Given records: Begin
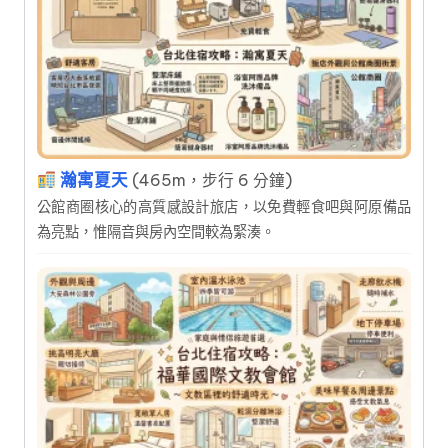
瀚寓夏天
(465m，步行 6 分鐘)
公館商圈核心的高質感設計旅店，以免費輕食吧與阿原備品
為亮點，惟隔音與房內空間較為緊湊。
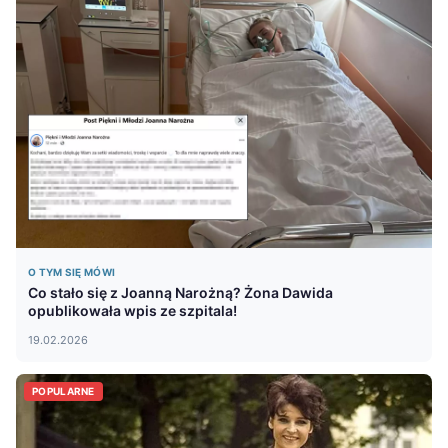
O TYM SIĘ MÓWI
Co stało się z Joanną Narożną? Żona Dawida
opublikowała wpis ze szpitala!
19.02.2026
POPULARNE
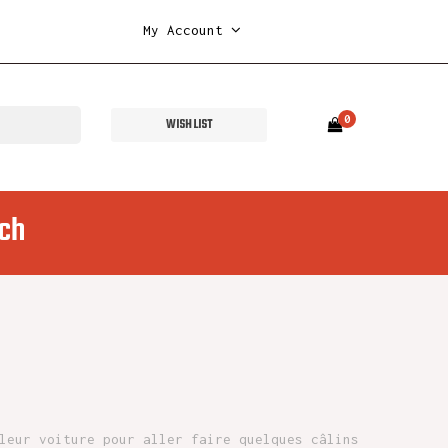
My Account
0
WISH LIST
ch
leur voiture pour aller faire quelques câlins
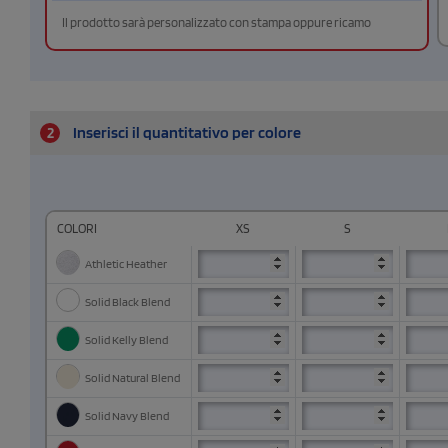
Il prodotto sarà personalizzato con stampa oppure ricamo
2
Inserisci il quantitativo per colore
COLORI
XS
S
Athletic Heather
Solid Black Blend
Solid Kelly Blend
Solid Natural Blend
Solid Navy Blend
Given records: End
Job
Could you rewrite the lines above as a JSON list of strings, one string per line with blank lines omitted, starting with the line that contains "Il prodotto sarà" and continuing through the final line, both included?

Response to the task
[
  "Il prodotto sarà personalizzato con stampa oppure ricamo",
  "2",
  "Inserisci il quantitativo per colore",
  "COLORI",
  "XS",
  "S",
  "Athletic Heather",
  "Solid Black Blend",
  "Solid Kelly Blend",
  "Solid Natural Blend",
  "Solid Navy Blend"
]